Records from a data collection
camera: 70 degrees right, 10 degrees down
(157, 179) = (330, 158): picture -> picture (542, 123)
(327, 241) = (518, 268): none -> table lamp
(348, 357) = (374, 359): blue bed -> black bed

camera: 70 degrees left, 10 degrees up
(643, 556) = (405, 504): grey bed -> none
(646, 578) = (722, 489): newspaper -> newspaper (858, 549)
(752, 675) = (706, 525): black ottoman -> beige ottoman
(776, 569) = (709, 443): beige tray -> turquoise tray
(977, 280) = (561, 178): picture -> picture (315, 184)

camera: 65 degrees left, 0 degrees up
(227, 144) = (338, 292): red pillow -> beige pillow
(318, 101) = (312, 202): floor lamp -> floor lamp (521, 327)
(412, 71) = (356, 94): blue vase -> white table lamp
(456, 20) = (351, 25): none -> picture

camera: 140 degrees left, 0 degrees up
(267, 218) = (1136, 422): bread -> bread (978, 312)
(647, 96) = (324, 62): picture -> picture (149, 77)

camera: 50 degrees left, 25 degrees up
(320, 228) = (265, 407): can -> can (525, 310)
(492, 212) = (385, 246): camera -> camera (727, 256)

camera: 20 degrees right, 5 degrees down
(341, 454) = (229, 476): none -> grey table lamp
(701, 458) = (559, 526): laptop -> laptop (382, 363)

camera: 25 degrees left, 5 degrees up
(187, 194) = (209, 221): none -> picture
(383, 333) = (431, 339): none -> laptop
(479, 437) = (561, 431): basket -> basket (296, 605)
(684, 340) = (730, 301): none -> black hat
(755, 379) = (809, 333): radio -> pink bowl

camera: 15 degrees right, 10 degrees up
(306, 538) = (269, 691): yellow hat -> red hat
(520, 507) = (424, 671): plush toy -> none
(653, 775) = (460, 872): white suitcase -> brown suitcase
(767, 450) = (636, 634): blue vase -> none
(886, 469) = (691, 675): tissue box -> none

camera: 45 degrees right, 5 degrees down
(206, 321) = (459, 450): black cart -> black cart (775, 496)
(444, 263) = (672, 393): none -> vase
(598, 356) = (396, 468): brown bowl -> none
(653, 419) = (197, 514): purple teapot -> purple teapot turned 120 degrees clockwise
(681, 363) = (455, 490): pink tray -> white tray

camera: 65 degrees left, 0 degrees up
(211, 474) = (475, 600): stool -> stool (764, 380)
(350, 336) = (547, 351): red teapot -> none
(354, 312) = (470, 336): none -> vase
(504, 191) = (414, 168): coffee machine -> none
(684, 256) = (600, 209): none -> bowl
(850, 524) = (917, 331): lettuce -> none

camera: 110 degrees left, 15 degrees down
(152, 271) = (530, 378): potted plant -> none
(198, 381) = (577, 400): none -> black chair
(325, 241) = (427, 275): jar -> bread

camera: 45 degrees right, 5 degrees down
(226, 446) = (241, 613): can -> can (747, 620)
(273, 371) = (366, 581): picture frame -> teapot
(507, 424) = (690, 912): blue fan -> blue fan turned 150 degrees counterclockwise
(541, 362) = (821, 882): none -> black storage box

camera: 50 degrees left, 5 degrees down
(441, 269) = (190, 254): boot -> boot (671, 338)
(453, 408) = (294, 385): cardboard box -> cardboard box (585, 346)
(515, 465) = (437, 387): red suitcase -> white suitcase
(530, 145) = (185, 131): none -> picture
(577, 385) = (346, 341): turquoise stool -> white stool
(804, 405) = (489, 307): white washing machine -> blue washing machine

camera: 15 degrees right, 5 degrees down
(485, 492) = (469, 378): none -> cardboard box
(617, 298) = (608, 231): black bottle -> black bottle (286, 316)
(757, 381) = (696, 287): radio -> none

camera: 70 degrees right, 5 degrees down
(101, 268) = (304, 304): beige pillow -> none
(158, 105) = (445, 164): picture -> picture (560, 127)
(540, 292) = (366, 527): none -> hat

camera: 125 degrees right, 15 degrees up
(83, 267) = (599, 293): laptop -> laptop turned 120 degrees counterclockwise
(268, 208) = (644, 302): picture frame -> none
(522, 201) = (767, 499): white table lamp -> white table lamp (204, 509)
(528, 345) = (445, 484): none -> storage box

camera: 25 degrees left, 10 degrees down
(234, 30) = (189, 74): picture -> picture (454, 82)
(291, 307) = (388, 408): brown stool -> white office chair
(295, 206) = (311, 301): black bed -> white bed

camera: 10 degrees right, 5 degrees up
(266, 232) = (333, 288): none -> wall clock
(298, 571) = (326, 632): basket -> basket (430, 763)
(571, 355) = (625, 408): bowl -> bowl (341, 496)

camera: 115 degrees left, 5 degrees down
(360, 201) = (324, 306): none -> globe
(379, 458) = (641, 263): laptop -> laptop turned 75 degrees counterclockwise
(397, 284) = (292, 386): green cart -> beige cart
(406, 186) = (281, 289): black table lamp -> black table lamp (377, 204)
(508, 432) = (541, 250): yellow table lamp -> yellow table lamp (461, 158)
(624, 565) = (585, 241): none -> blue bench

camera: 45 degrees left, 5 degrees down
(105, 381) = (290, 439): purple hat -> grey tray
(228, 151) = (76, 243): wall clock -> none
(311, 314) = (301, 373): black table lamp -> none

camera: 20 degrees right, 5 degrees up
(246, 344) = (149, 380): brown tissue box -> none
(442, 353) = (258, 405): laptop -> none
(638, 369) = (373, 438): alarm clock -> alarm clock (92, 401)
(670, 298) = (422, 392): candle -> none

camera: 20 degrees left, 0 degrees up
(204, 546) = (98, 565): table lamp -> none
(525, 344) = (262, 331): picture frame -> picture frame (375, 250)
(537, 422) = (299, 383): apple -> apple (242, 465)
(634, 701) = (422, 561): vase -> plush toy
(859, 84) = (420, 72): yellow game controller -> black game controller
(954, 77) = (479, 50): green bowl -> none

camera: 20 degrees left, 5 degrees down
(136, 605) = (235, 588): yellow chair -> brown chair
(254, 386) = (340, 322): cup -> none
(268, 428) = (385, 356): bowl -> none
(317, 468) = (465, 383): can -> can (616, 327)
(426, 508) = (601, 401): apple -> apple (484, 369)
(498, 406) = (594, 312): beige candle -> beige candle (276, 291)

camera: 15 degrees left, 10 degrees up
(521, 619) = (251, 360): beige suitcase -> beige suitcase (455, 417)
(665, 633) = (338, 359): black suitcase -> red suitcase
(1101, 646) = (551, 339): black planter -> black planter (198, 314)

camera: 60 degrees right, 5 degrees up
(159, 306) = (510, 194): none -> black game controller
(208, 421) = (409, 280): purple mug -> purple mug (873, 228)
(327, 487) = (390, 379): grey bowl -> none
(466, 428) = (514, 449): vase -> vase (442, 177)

**Instructions for the task**
The records above are to be duplicated word for word.

**Completed task**
camera: 70 degrees right, 10 degrees down
(157, 179) = (330, 158): picture -> picture (542, 123)
(327, 241) = (518, 268): none -> table lamp
(348, 357) = (374, 359): blue bed -> black bed

camera: 70 degrees left, 10 degrees up
(643, 556) = (405, 504): grey bed -> none
(646, 578) = (722, 489): newspaper -> newspaper (858, 549)
(752, 675) = (706, 525): black ottoman -> beige ottoman
(776, 569) = (709, 443): beige tray -> turquoise tray
(977, 280) = (561, 178): picture -> picture (315, 184)

camera: 65 degrees left, 0 degrees up
(227, 144) = (338, 292): red pillow -> beige pillow
(318, 101) = (312, 202): floor lamp -> floor lamp (521, 327)
(412, 71) = (356, 94): blue vase -> white table lamp
(456, 20) = (351, 25): none -> picture

camera: 140 degrees left, 0 degrees up
(267, 218) = (1136, 422): bread -> bread (978, 312)
(647, 96) = (324, 62): picture -> picture (149, 77)

camera: 50 degrees left, 25 degrees up
(320, 228) = (265, 407): can -> can (525, 310)
(492, 212) = (385, 246): camera -> camera (727, 256)

camera: 20 degrees right, 5 degrees down
(341, 454) = (229, 476): none -> grey table lamp
(701, 458) = (559, 526): laptop -> laptop (382, 363)

camera: 25 degrees left, 5 degrees up
(187, 194) = (209, 221): none -> picture
(383, 333) = (431, 339): none -> laptop
(479, 437) = (561, 431): basket -> basket (296, 605)
(684, 340) = (730, 301): none -> black hat
(755, 379) = (809, 333): radio -> pink bowl

camera: 15 degrees right, 10 degrees up
(306, 538) = (269, 691): yellow hat -> red hat
(520, 507) = (424, 671): plush toy -> none
(653, 775) = (460, 872): white suitcase -> brown suitcase
(767, 450) = (636, 634): blue vase -> none
(886, 469) = (691, 675): tissue box -> none

camera: 45 degrees right, 5 degrees down
(206, 321) = (459, 450): black cart -> black cart (775, 496)
(444, 263) = (672, 393): none -> vase
(598, 356) = (396, 468): brown bowl -> none
(653, 419) = (197, 514): purple teapot -> purple teapot turned 120 degrees clockwise
(681, 363) = (455, 490): pink tray -> white tray

camera: 65 degrees left, 0 degrees up
(211, 474) = (475, 600): stool -> stool (764, 380)
(350, 336) = (547, 351): red teapot -> none
(354, 312) = (470, 336): none -> vase
(504, 191) = (414, 168): coffee machine -> none
(684, 256) = (600, 209): none -> bowl
(850, 524) = (917, 331): lettuce -> none

camera: 110 degrees left, 15 degrees down
(152, 271) = (530, 378): potted plant -> none
(198, 381) = (577, 400): none -> black chair
(325, 241) = (427, 275): jar -> bread

camera: 45 degrees right, 5 degrees down
(226, 446) = (241, 613): can -> can (747, 620)
(273, 371) = (366, 581): picture frame -> teapot
(507, 424) = (690, 912): blue fan -> blue fan turned 150 degrees counterclockwise
(541, 362) = (821, 882): none -> black storage box

camera: 50 degrees left, 5 degrees down
(441, 269) = (190, 254): boot -> boot (671, 338)
(453, 408) = (294, 385): cardboard box -> cardboard box (585, 346)
(515, 465) = (437, 387): red suitcase -> white suitcase
(530, 145) = (185, 131): none -> picture
(577, 385) = (346, 341): turquoise stool -> white stool
(804, 405) = (489, 307): white washing machine -> blue washing machine

camera: 15 degrees right, 5 degrees down
(485, 492) = (469, 378): none -> cardboard box
(617, 298) = (608, 231): black bottle -> black bottle (286, 316)
(757, 381) = (696, 287): radio -> none

camera: 70 degrees right, 5 degrees down
(101, 268) = (304, 304): beige pillow -> none
(158, 105) = (445, 164): picture -> picture (560, 127)
(540, 292) = (366, 527): none -> hat

camera: 125 degrees right, 15 degrees up
(83, 267) = (599, 293): laptop -> laptop turned 120 degrees counterclockwise
(268, 208) = (644, 302): picture frame -> none
(522, 201) = (767, 499): white table lamp -> white table lamp (204, 509)
(528, 345) = (445, 484): none -> storage box

camera: 25 degrees left, 10 degrees down
(234, 30) = (189, 74): picture -> picture (454, 82)
(291, 307) = (388, 408): brown stool -> white office chair
(295, 206) = (311, 301): black bed -> white bed

camera: 10 degrees right, 5 degrees up
(266, 232) = (333, 288): none -> wall clock
(298, 571) = (326, 632): basket -> basket (430, 763)
(571, 355) = (625, 408): bowl -> bowl (341, 496)

camera: 115 degrees left, 5 degrees down
(360, 201) = (324, 306): none -> globe
(379, 458) = (641, 263): laptop -> laptop turned 75 degrees counterclockwise
(397, 284) = (292, 386): green cart -> beige cart
(406, 186) = (281, 289): black table lamp -> black table lamp (377, 204)
(508, 432) = (541, 250): yellow table lamp -> yellow table lamp (461, 158)
(624, 565) = (585, 241): none -> blue bench

camera: 45 degrees left, 5 degrees down
(105, 381) = (290, 439): purple hat -> grey tray
(228, 151) = (76, 243): wall clock -> none
(311, 314) = (301, 373): black table lamp -> none

camera: 20 degrees right, 5 degrees up
(246, 344) = (149, 380): brown tissue box -> none
(442, 353) = (258, 405): laptop -> none
(638, 369) = (373, 438): alarm clock -> alarm clock (92, 401)
(670, 298) = (422, 392): candle -> none

camera: 20 degrees left, 0 degrees up
(204, 546) = (98, 565): table lamp -> none
(525, 344) = (262, 331): picture frame -> picture frame (375, 250)
(537, 422) = (299, 383): apple -> apple (242, 465)
(634, 701) = (422, 561): vase -> plush toy
(859, 84) = (420, 72): yellow game controller -> black game controller
(954, 77) = (479, 50): green bowl -> none

camera: 20 degrees left, 5 degrees down
(136, 605) = (235, 588): yellow chair -> brown chair
(254, 386) = (340, 322): cup -> none
(268, 428) = (385, 356): bowl -> none
(317, 468) = (465, 383): can -> can (616, 327)
(426, 508) = (601, 401): apple -> apple (484, 369)
(498, 406) = (594, 312): beige candle -> beige candle (276, 291)

camera: 15 degrees left, 10 degrees up
(521, 619) = (251, 360): beige suitcase -> beige suitcase (455, 417)
(665, 633) = (338, 359): black suitcase -> red suitcase
(1101, 646) = (551, 339): black planter -> black planter (198, 314)

camera: 60 degrees right, 5 degrees up
(159, 306) = (510, 194): none -> black game controller
(208, 421) = (409, 280): purple mug -> purple mug (873, 228)
(327, 487) = (390, 379): grey bowl -> none
(466, 428) = (514, 449): vase -> vase (442, 177)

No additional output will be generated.